That is, to put it lightly, hard to understand. AFAIK Atlanta ran just fine last year. There is a good concentration of judges there. On paper (and now in practice) much better than many of the sites that were used.
Is the point just to move them around and let everyone get a chance (sorta like how people can't just lose in this competition they have to get a participation certificate)?
It is hard to understand. The only facts that I am certain about is that Atlanta was willing and expecting to host it again after 2 years of successful judging. My best guess at the other side of events was that Nashville had been asking in the past and in order to keep things fair they moved it there. (The South location has moved around in the past: FL, NC, GA, and now TN).
I think that is fine. I know a lot of great guys that are judges in TN and they put on some great local club-sponsored comps. But, it is just tough to have one location like that and you basically wall it off to judges participating. There are a lot of judges in NC, GA, and FL that probably did not make the drive for the reasons I said before.
750 entries will push the limits of almost any city to get judges out and seat 2 quality judges per entry. A lot of locations result in using novice, non-BJCP judges, which is not necessarily bad, but sometimes I think these novices are doing the organizers a favor more than wanting to learn to judge.
First year I sent in entries to the Nationals the scoresheets were crap. The novice judges mimic the crap that the "higher ranking" judges put down. At that point I decided that I wanted to start judging so that I could criticize. Judging is not easy, but properly filling out a scoresheet should be, if it is not easy, then stop judging.
Personally, at least in the south, it would make sense to split the judging sites to 2 or 3. To prevent it from becoming highly regional or a repeat of a club sponsored comp, you could split the location by categories. For example, Nashville could take cats 1-7, Atlanta 8-15, and Asheville 16-23 (or whatever, that is an example). You could even use one shipping location and have someone drive them (AHA could reimburse the gas or whatever). This way you have more quality judges and less work for those judges to do.
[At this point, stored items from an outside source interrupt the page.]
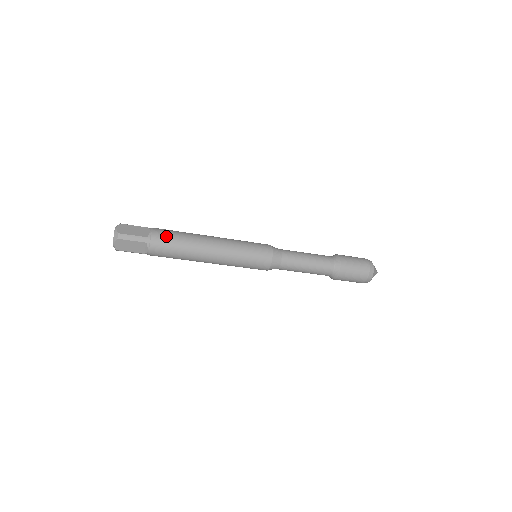
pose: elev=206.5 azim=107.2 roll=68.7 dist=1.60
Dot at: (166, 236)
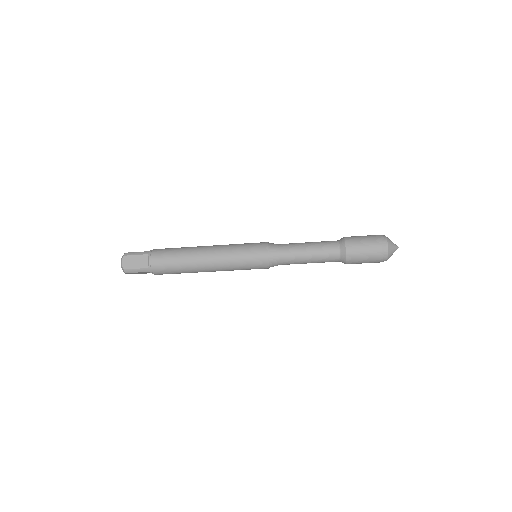
Dot at: (166, 249)
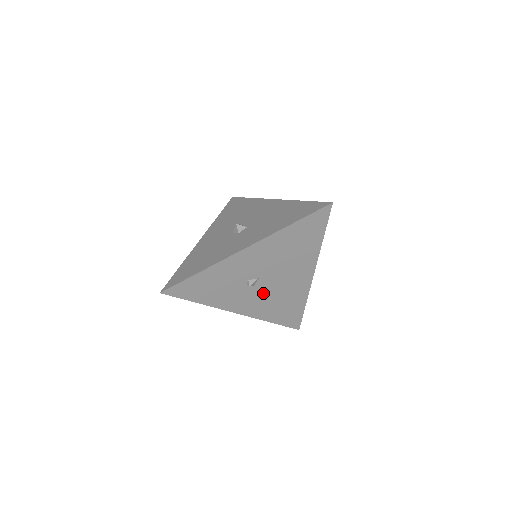
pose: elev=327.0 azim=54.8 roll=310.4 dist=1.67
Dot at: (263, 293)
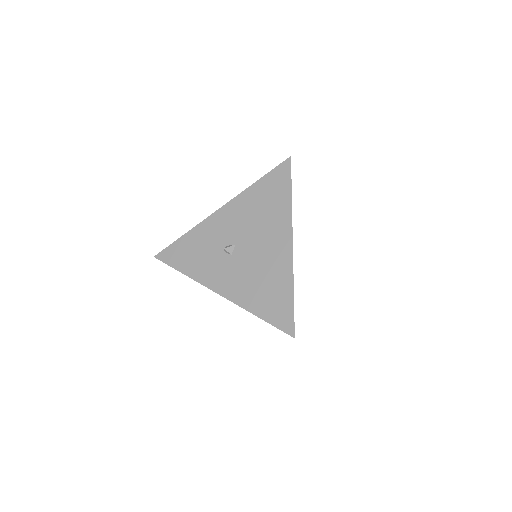
Dot at: (242, 266)
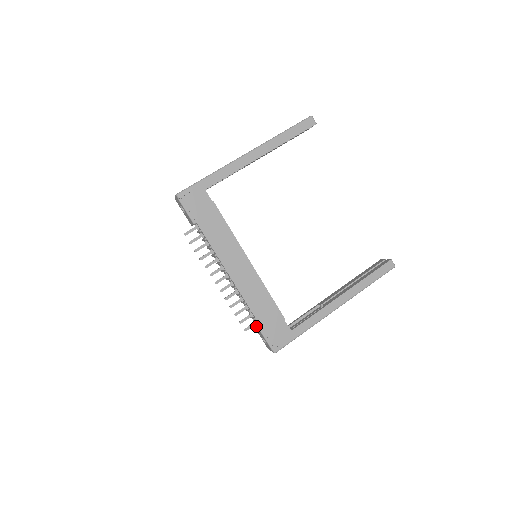
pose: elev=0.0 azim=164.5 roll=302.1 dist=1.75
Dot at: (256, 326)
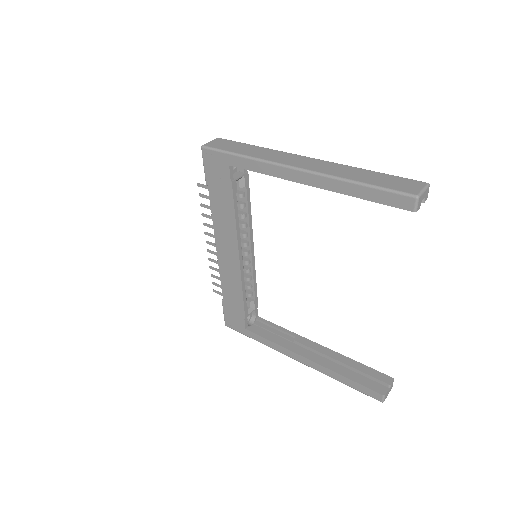
Dot at: occluded
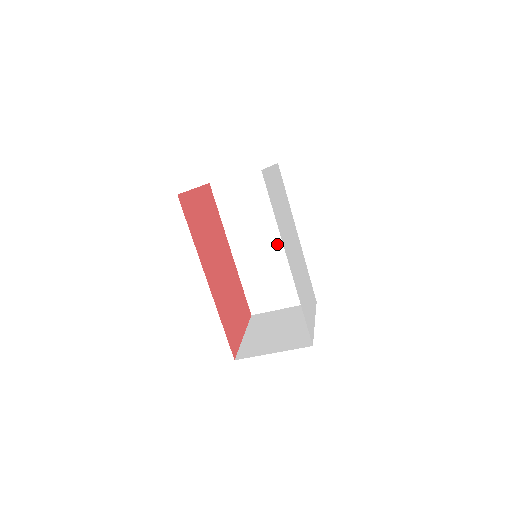
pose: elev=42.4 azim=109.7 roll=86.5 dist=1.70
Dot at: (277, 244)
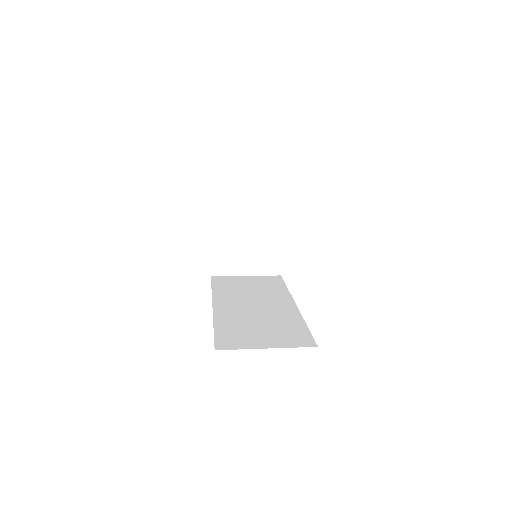
Dot at: occluded
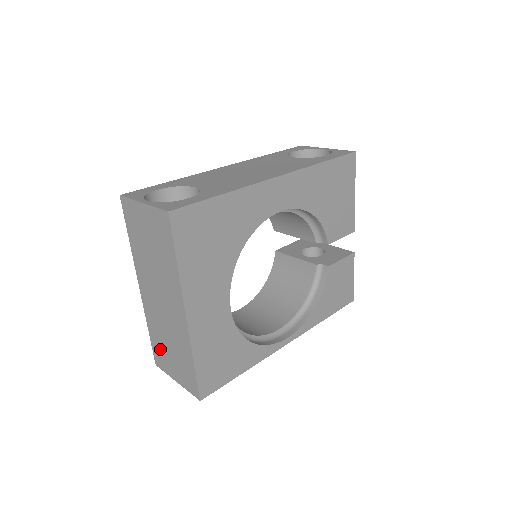
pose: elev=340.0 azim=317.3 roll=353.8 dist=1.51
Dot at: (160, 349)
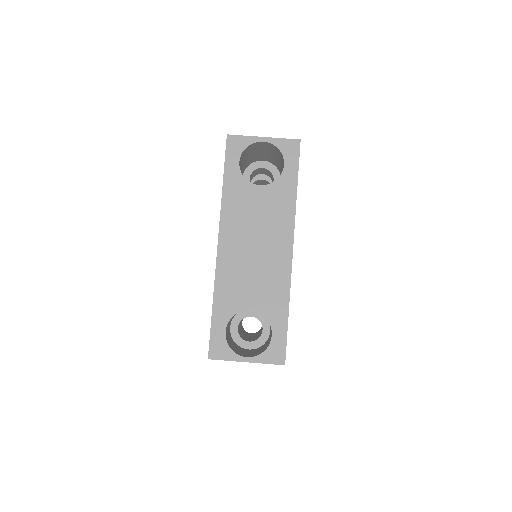
Dot at: occluded
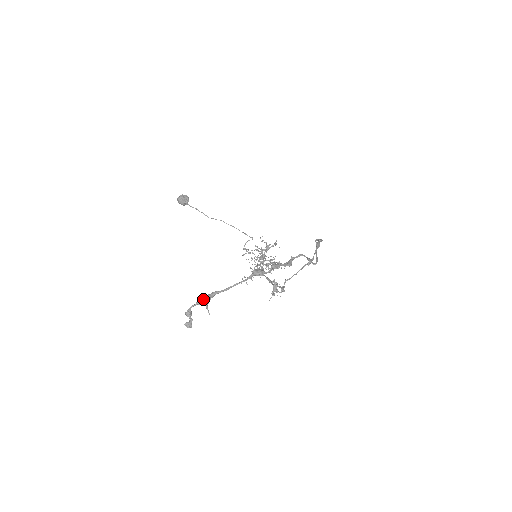
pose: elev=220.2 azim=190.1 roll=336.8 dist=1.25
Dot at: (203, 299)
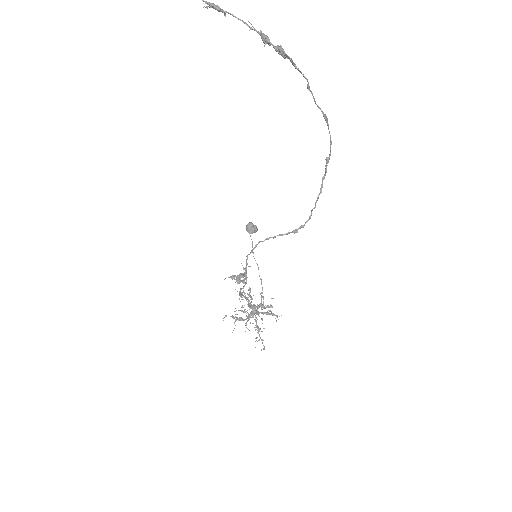
Dot at: (213, 3)
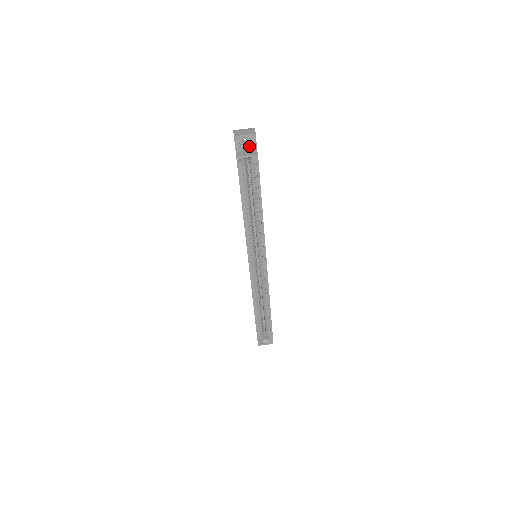
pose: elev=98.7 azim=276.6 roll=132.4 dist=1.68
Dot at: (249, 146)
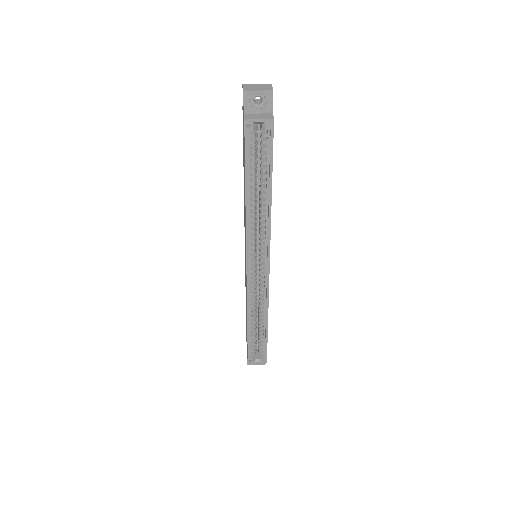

Or you could just have 2 locations with 400 entries each. The problem is not with cities willing to host, the problem is that
750 entries is too much.
Asking a judge to spend nearly $300 to go judge the regionals for 2 maybe 2.5 judging points is a lot.
(This should not be taken as a criticism of Nashville. It sounds like they did a good job. I am merely using it as an example as to how the system is set up to exclude a lot of judge and not guarantee success.)